It’s starting to feel like white people are in a competition to see who can have the worst take during this period of social upheaval. Today’s contestant is Travis Yates, a major in the Tulsa Police Department who has come under fire after going on a podcast and making some truly wild comments.
According to the Hill, Yates went on The Pat Campbell Show and said police officers are shooting black people “24 percent less than we probably ought to be.”
That, uh…that’s gonna be a big yikes for me, dog.
Yates was on the podcast to discuss the nationwide protests against police brutality that have occurred in recent weeks. Obviously, he is not a fan.
From The Hill:
Yates, in the podcast, knocked the protests that have erupted nationwide following Floyd’s death and the subsequent arrest of the officers involved.
“The officer was arrested the next day. They were prosecuted, they were fired. What are you doing? What do you mean, ‘justice?’ Justice at this point has been done,” Yates said on Monday. “Well, then it turned into systematic racism, systematic police brutality.”
“This is what they’re trying to say that all these changes need to come from: this is why we’re protesting, this is why we’re rioting. Because of systematic abuse of power and racism. That just doesn’t exist,” he added.
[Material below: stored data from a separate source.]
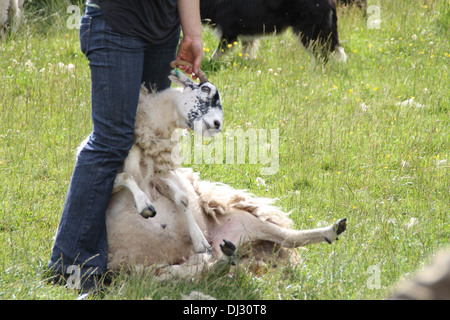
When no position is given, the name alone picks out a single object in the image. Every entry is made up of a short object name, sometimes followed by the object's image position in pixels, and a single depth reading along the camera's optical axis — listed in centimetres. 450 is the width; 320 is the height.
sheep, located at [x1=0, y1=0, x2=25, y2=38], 1437
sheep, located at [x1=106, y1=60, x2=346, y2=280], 620
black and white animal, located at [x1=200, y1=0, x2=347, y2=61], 1412
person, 575
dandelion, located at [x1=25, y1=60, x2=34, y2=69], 1288
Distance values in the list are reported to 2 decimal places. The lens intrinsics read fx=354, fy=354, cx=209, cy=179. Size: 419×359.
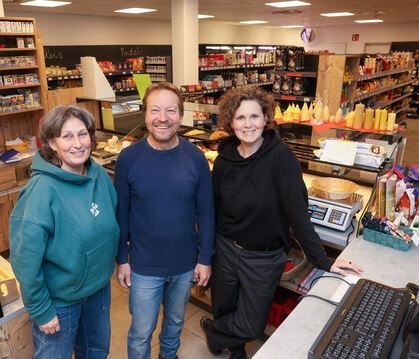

After rightfully being called out for his headass comments, Yates wheeled out the “taken out of context” defense that white people have grown so fond of in recent years. “I never said ‘actually.’ This is plainly false and factually inaccurate. And to think that beyond a discussion of comparative statistics that I would suggest that the ‘police should actually be shooting’ anyone is simply outrageous.” Yates said in a statement to KTUL in Tulsa.
This isn’t the first time Yates has said some truly egregious shit. “Would we even know where Ferguson was if Michael Brown would have simply got out of the street like the officer had asked him to do?” Yates asked in a 2016 essay entitled “Follow Commands or Die.” “Can anyone produce me a video of a police officer telling someone to do something, they comply and then the officer just shoots them. Can you imagine that video?” Yates goes on to ask in the essay. Literally a week after he wrote this, Charles Kinsey was shot by a Miami police officer while laying on the ground with his hands up. Only a few months later, one of Yates’ fellow officers in the Tulsa Police Department shot and killed Terrance Crutcher while he was standing in the middle of the street with his hands up.
It doesn’t appear Yates will face any disciplinary action for what he said. Tulsa Police Capt. Richard Meulenberg was seemingly indifferent when asked by Public Radio Tulsa about Yates’ comments.
“Everybody’s got a right to their opinion. Obviously, he being a major with the Tulsa Police Department, it carries some weight that he has his opinion, and we’ll have to just kind of go through this. I mean, I can’t speak upon the thing that he talked about here because I don’t have the data. I can’t refute or substantiate what it is that he said here,” Meulenberg said.